Following a Lead Sheet
In most performance situations, guitarists aren’t given a score that includes all their parts note-for-note. Instead, they receive a lead sheet or chord chart, which is a condensed version of the music with all the basic information necessary for a band to play the song together. As you work with a lead sheet, pay attention to its most important details:
The key: If you understand how to read key signatures, you can determine the key that way. Many guitarists simply glance at the chords and get an idea of the key.
For example, if you see a chord progression like G–D–Em–C, you should immediately recognize it as I–V–vi–IV in the key of G. When oriented in the proper key, you comp with corresponding chords and scales. Be sure to work out a few scale patterns to use before starting the song.
The chord progression: Most songs have sections that follow a repeated grouping of chords called a progression.

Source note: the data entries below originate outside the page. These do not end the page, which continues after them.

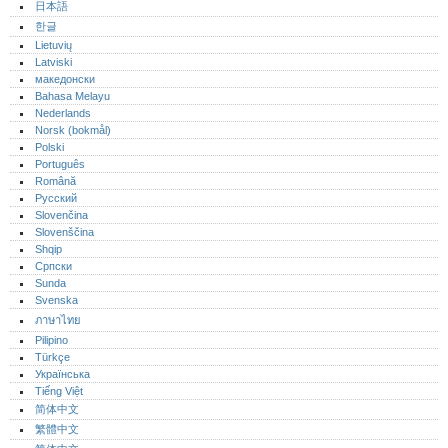
日本語
한글
Lietuvių
Latviski
македонски
Bahasa Melayu
Nederlands
Norsk (bokmål)‎
Polski
Português‎
Română
Русский
Slovenčina
Slovenščina
Shqip
Српски
Sunda
Svenska
ภาษาไทย
Pilipino
Türkçe
Українська
Tiếng Việt
简体中文
繁體中文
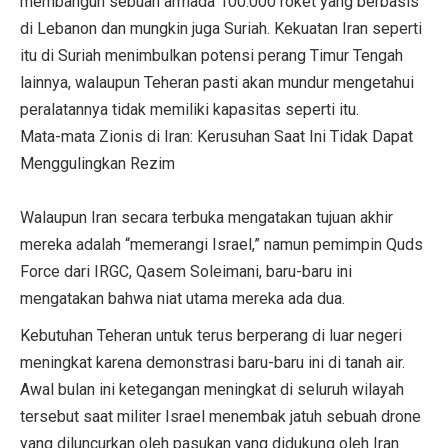
membangun sebuah armada 100.000 roket yang berbasis
di Lebanon dan mungkin juga Suriah. Kekuatan Iran seperti
itu di Suriah menimbulkan potensi perang Timur Tengah
lainnya, walaupun Teheran pasti akan mundur mengetahui
peralatannya tidak memiliki kapasitas seperti itu.
Mata-mata Zionis di Iran: Kerusuhan Saat Ini Tidak Dapat
Menggulingkan Rezim
Walaupun Iran secara terbuka mengatakan tujuan akhir
mereka adalah “memerangi Israel,” namun pemimpin Quds
Force dari IRGC, Qasem Soleimani, baru-baru ini
mengatakan bahwa niat utama mereka ada dua.
Kebutuhan Teheran untuk terus berperang di luar negeri
meningkat karena demonstrasi baru-baru ini di tanah air.
Awal bulan ini ketegangan meningkat di seluruh wilayah
tersebut saat militer Israel menembak jatuh sebuah drone
yang diluncurkan oleh pasukan yang didukung oleh Iran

Identify the song’s intro, verse, chorus, and bridge chord changes and rehearse them prior to the beginning so that each section is familiar to you when it comes up.
The riff or melody: This is often where some basic sight-reading is useful. Some lead sheets notate important parts that should be played as written. If there is a particular hook that needs to be played on guitar, work it out ahead of time. When push comes to shove, take a brief moment during rehearsal to ask another instrumentalist, like a pianist, to read and play the part for you so that you can copy it by ear, if that’s how you learn best.
The form: The form of a song is the order of its individual parts. The band needs to transition section to section perfectly in sync. There’s no time to look around and try to figure out where you’re at!
This is the primary purpose of a lead sheet, to keep all band members on track as they progress through a song. Of utmost importance is following endings, repeats, and cues to skip to other sections, like codas. You should know where you are and where you’re going next at all times. Tap your foot, count through each measure, pay attention to the chord changes, and follow the form. If your chart also includes lyrics, use the words to stay on track.
Rhythms: When it comes to rhythm, you want to identify on which beats the chords change. You may have the progression memorized, but if you didn’t bother to notice how long to play each chord, or at what point during a measure to change chords, you’re going to derail.
Occasionally, there are moments when it’s critical to play a very specific rhythm, perhaps a point when the whole band rests or accents together. Sometimes the chord changes are accompanied with a sample rhythm that merely serves as a suggested example on how you should comp the chords, and other times it’s critical to play a rhythm exactly as notated. Know the difference!
Dynamics and performance notes: Pay attention to any added information written in the lead sheet that indicates how and when you should play. For example, piano means soft and forte means loud. Guitar out is a good indication that you shouldn’t be playing! Crescendo (<) and diminuendo (>) symbols signify to get louder and softer. The words guitar solo signify to let ‘er rip! Some lead sheets even tell you whether a guitar part should feature distortion or a particular effect.
Listening to the recording: Just because you’re handed a lead sheet doesn’t mean that you must rely solely on it. You may pick up on a song’s groove, parts, and form better by listening to it first.
Recordings are also helpful for double-checking the lead sheet for errors and discovering any aspects of the performance not notated. When you notice differences, write them down on your lead sheet and discuss them with the band.